No próximo dia 11 de maio de 2013, acontece o lançamento do documentário "Desagradável" no Cine Olido, em São Paulo, como parte da programação do In-Edit Brasil. O evento começa às 16h, com a venda do DVD "Desagradável", autografado, no local. Às 17h acontece a exibição do documentário, seguido por um show da banda às 19h, com participações especiais. O ingresso custa R$1,00.

Abaixo estão duas músicas da banda: "Exu Noise Terror" e "Exu Afirma Seu Ponto".

 

 

Site oficial da banda: http://www.gangrenagasosa.com.br/

domingo, 5 de maio de 2013

Exu Zé do Caixão

José Mojica Marins como Zé do Caixão
Seu aspecto físico se baseia na iconografia vampírica. Veste-se de preto, adornado com capa e cartola, acessórios que lhe conferem ar aristocrático. Capa e cartola também remetem a Exu, pois fazem parte de algumas representações da divindade.
Muitos aspectos aproximam Zé do Caixão de Exu. No candomblé, Exu é o elemento dinâmico de tudo o que existe: ele transforma, impulsiona, faz crescer. Considerado impulsivo e irascível, Exu é perverso e impetuoso. Extrovertido e narcisista, afirma o princípio da reprodução, da atividade sexual. Traços de caráter como esses também estão presentes em Zé do Caixão. Outras características da divindade remetem ao personagem de Mojica, como os olhos incisivos, o olhar penetrante, o cinismo, o gosto pela intriga.
A absorção de traços físicos e comportamentais atribuídos a Exu mostra o enraizamento de Mojica nos valores mágicos, instintivos e irracionais do imaginário primitivo, muito presentes no espírito de seu público. As referências a Exu aproximam Zé deste público, fornecem um arquétipo reconhecível e veiculam, nos filmes, todo um universo religioso – mesmo que este seja com freqüência vilipendiado por Zé.
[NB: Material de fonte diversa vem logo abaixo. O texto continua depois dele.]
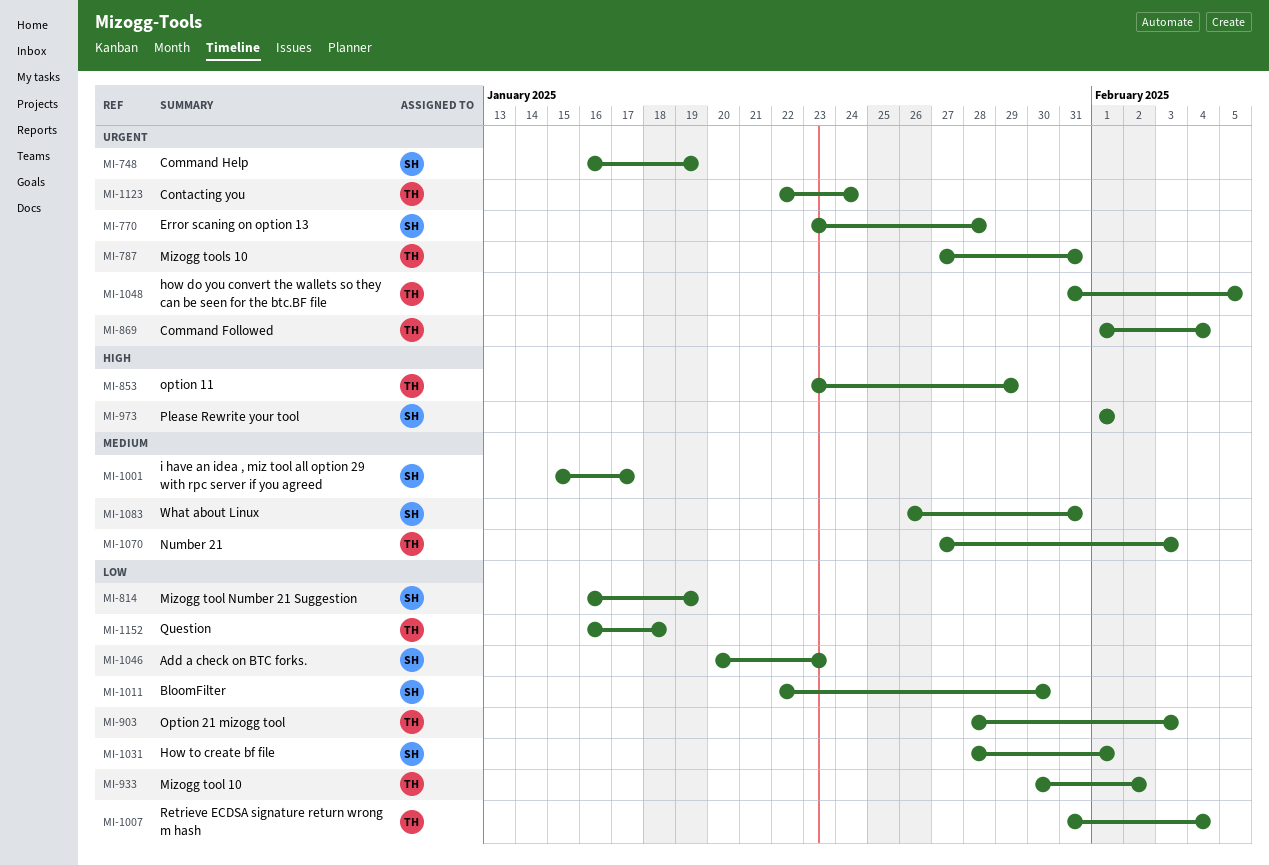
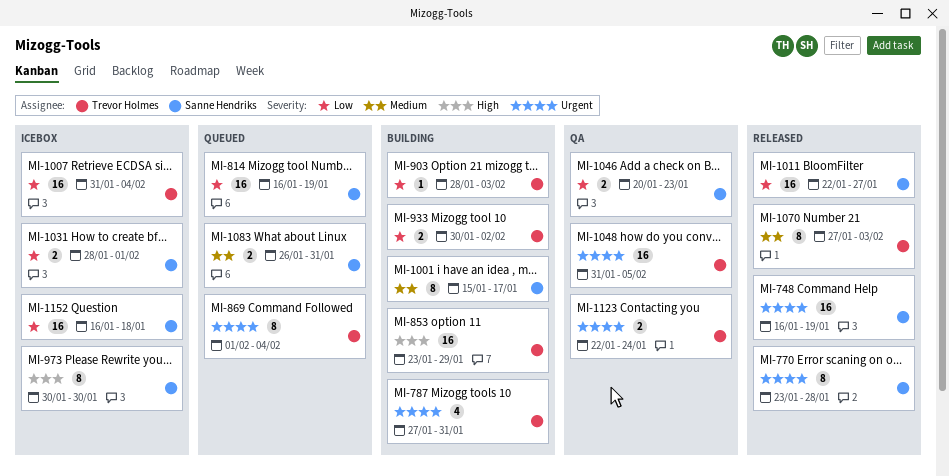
MI-973, start: Feb 1 -> Jan 30
MI-973, due: Feb 1 -> Jan 30
MI-1011, due: Jan 30 -> Jan 27
MI-1152, owner: Trevor Holmes -> Sanne Hendriks

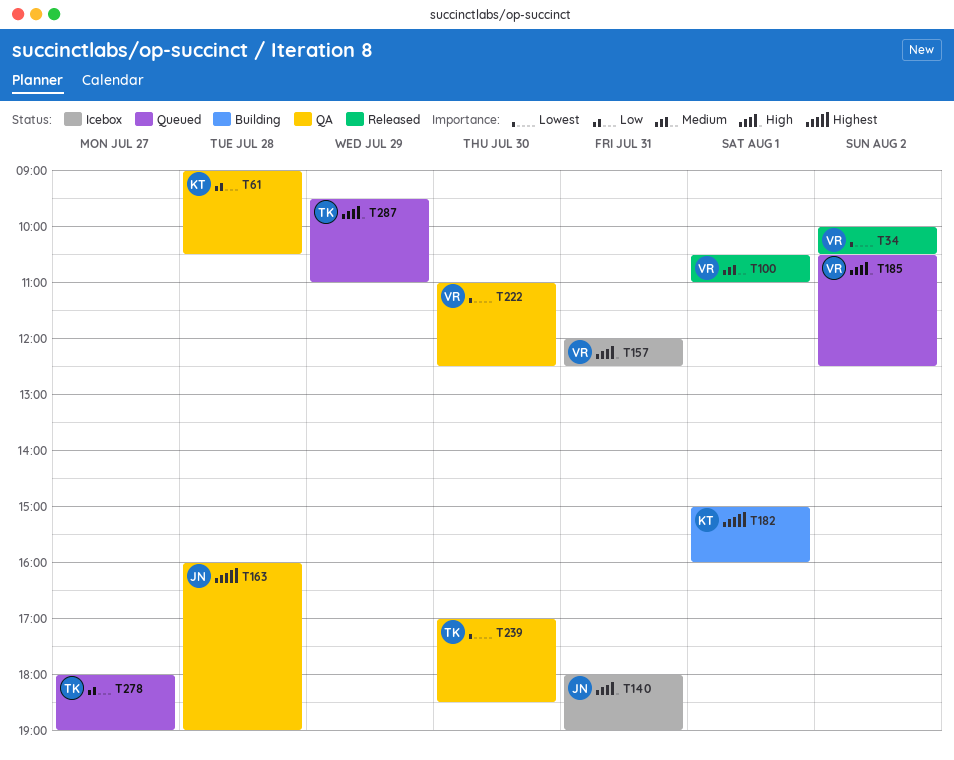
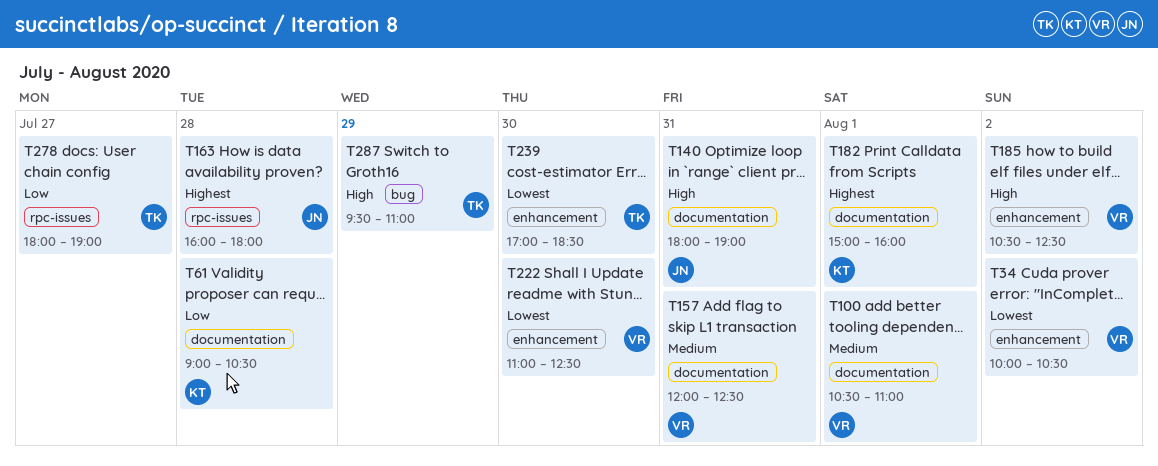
T157, priority: High -> Medium
T163, ends: 19:00 -> 18:00

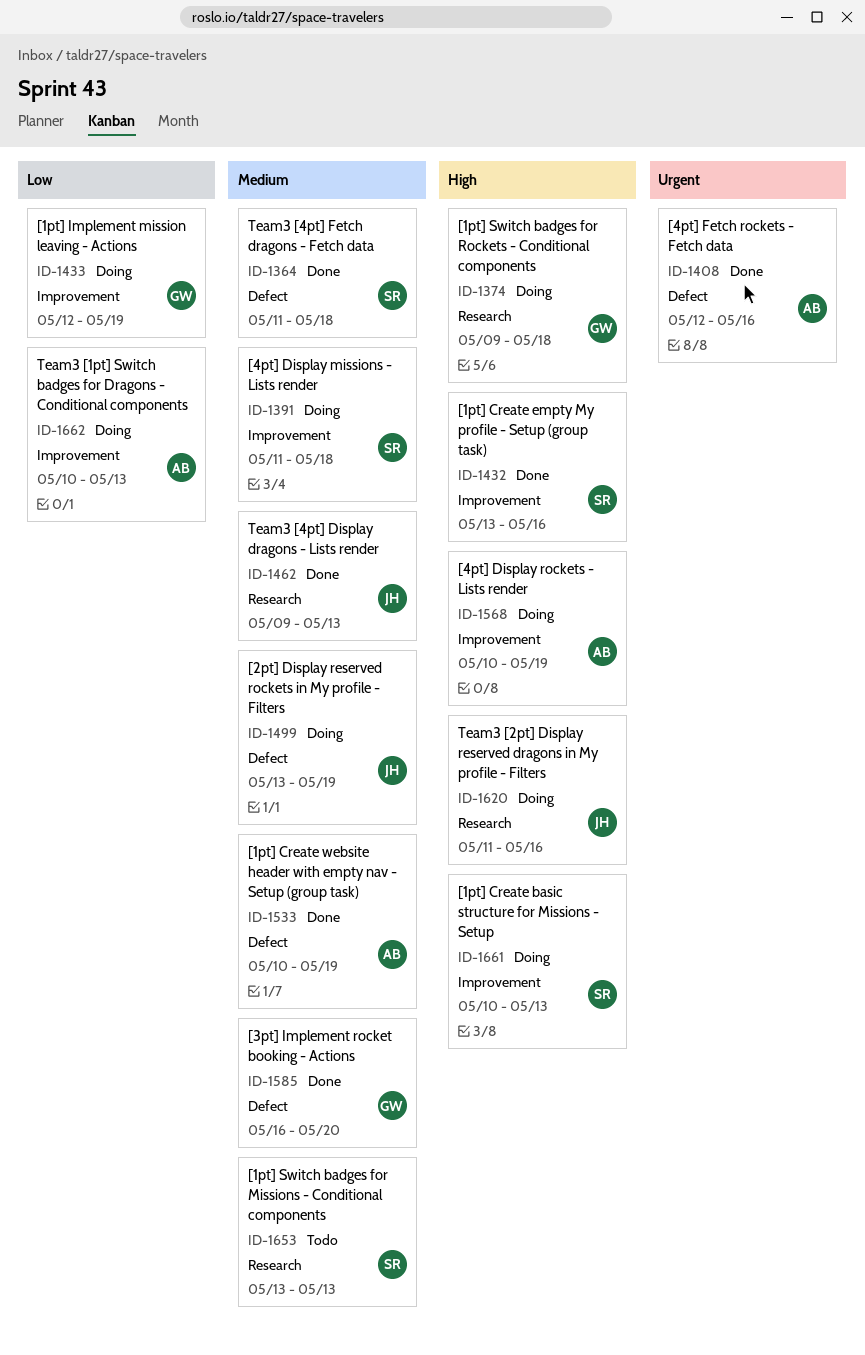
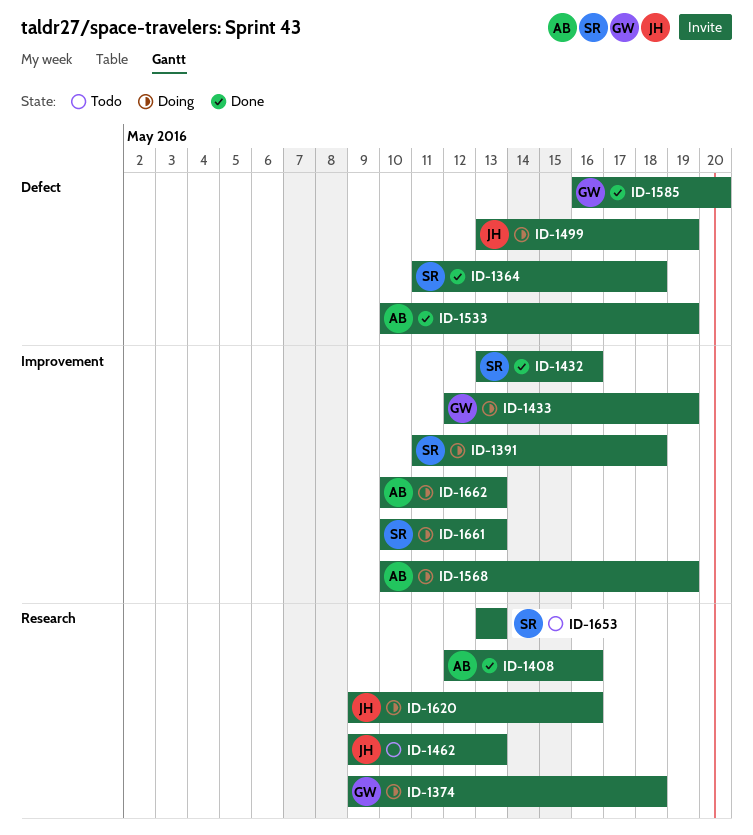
ID-1408, label: Defect -> Research
ID-1462, status: Done -> Todo
ID-1620, start: May 11 -> May 9

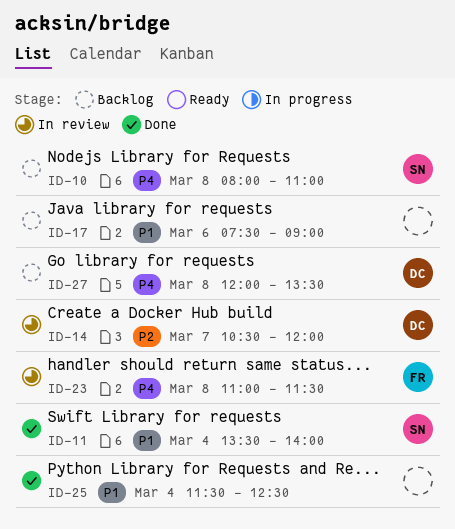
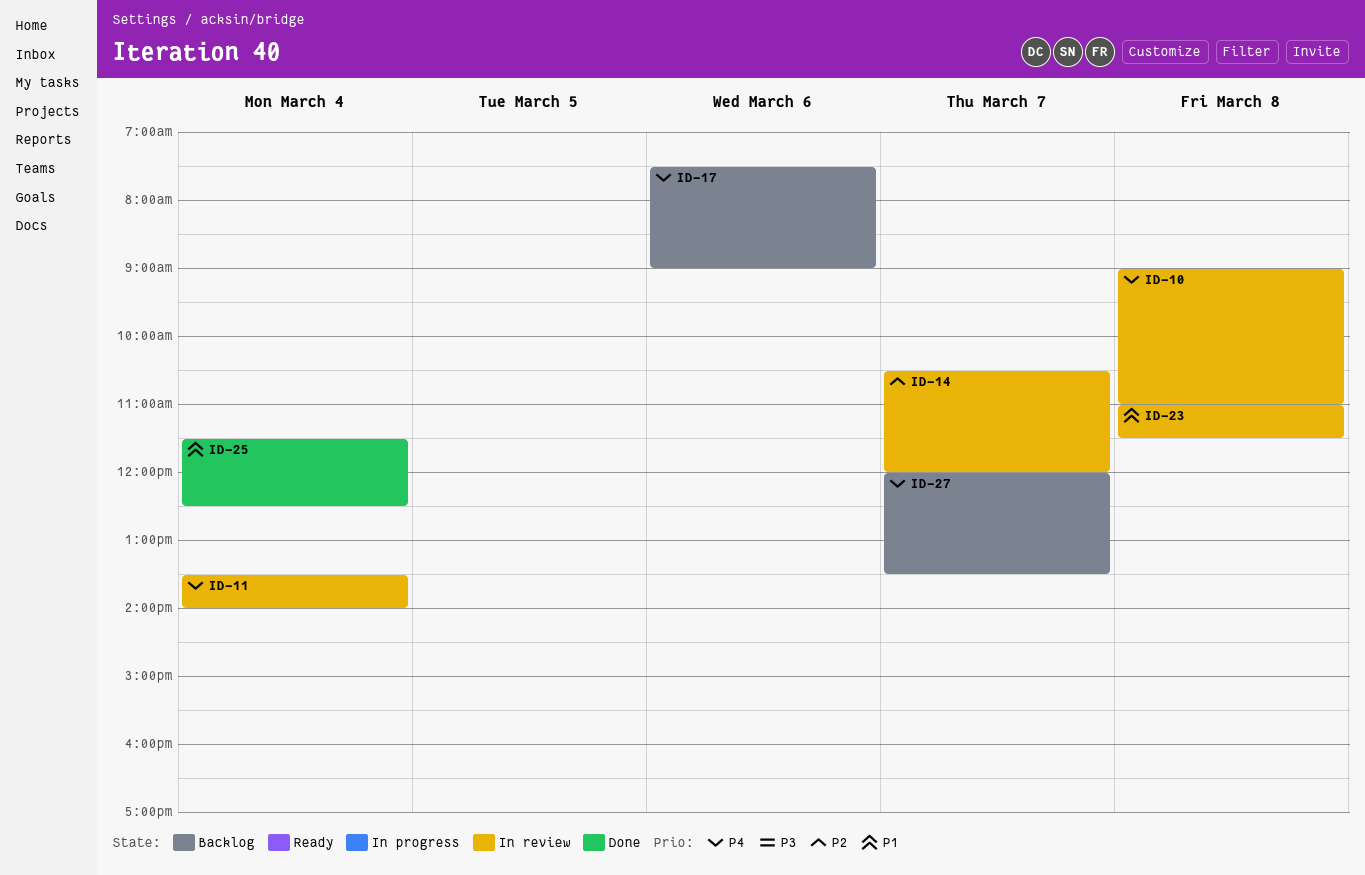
ID-10, status: Backlog -> In review
ID-10, begins: 08:00 -> 09:00
ID-11, status: Done -> In review
ID-11, priority: P1 -> P4
ID-17, priority: P1 -> P4
ID-23, priority: P4 -> P1
ID-27, day: Mar 8 -> Mar 7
Trecho do ensaio Personagens antípodas, de Alexandre Agabiti. Disponível em http://www.portalbrasileirodecinema.com.br/mojica/ensaios/04_02.php


quarta-feira, 1 de maio de 2013

Exu e a educação

"Exu no Brasil!" - xilogravura de Kiko Dinucci
http://kikodinucci.com.br/
Quando uma escola proíbe um livro de lendas africanas ela discrimina culturas afrodescendentes. Exu é negro. Um poderoso e imenso orixá negro. É o orixá mais próximo dos seres humanos porque representa a vontade, o desejo, a sexualidade, a dúvida. Por que esses sentimentos não são bem-vindos na escola? Porque a Igreja católica tratou de associá-lo ao seu diabo e muitas escolas incorporam essa lógica conservadora, moralista e racista. O Exu proibido afirma que este país tem negros com diferentes culturas que, se entendidas como modos de vida, podem incluir diferentes modos de ver, crer, não crer, sentir, entender e explicar a vida.